■ **PROBLEM**:
Collect every line below that contains the string "حرارت", and reproduce each such line in full.

Dataset entries:
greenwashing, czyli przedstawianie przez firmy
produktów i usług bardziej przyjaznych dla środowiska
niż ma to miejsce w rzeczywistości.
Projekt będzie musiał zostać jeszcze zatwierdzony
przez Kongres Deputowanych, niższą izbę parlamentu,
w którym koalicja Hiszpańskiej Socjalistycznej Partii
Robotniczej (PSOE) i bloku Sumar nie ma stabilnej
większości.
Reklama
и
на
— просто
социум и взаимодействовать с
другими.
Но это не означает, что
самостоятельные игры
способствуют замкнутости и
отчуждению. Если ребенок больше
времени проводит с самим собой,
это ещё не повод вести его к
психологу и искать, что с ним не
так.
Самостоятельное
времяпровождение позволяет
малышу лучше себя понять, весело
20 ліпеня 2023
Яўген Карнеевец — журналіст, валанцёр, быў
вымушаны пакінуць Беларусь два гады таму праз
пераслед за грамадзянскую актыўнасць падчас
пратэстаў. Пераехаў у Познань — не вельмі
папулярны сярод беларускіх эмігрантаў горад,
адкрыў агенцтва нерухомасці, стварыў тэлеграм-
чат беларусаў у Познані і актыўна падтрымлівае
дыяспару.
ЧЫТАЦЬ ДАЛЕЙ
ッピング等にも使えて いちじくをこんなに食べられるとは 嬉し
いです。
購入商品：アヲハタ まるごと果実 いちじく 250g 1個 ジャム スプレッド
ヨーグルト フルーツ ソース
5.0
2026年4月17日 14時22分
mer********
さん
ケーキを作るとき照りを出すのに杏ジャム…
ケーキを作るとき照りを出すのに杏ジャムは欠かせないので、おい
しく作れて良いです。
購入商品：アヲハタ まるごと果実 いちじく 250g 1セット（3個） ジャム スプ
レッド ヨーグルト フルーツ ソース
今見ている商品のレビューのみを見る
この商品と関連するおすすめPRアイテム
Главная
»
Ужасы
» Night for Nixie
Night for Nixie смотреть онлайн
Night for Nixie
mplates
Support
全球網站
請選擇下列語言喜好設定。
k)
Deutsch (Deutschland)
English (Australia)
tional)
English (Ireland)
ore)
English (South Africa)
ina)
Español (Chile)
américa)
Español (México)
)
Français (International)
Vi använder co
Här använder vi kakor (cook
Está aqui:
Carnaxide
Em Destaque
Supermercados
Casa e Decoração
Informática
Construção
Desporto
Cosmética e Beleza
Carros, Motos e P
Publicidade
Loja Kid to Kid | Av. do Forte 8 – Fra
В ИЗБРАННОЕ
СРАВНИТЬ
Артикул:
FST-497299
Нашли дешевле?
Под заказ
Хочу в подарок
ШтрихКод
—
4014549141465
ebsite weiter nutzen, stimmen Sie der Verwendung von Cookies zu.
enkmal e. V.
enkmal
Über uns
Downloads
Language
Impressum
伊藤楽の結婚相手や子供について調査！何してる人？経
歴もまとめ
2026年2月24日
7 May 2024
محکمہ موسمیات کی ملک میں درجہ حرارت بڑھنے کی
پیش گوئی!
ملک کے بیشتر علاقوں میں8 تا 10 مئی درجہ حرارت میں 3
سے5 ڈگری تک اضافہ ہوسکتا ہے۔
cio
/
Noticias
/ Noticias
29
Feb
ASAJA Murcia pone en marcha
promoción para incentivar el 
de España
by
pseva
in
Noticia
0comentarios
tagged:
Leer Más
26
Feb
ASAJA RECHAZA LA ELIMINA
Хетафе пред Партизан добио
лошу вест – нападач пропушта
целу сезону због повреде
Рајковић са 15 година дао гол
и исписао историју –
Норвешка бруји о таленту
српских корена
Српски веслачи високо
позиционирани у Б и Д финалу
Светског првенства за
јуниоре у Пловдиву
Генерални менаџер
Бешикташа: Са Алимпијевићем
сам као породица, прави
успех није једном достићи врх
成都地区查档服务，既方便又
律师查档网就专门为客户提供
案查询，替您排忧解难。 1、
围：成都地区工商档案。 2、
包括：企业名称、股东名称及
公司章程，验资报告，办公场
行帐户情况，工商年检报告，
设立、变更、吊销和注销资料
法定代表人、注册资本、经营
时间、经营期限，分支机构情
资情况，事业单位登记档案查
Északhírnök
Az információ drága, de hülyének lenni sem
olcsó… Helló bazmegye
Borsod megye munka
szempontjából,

■ **WRITTEN SOLUTION**:
محکمہ موسمیات کی ملک میں درجہ حرارت بڑھنے کی
ملک کے بیشتر علاقوں میں8 تا 10 مئی درجہ حرارت میں 3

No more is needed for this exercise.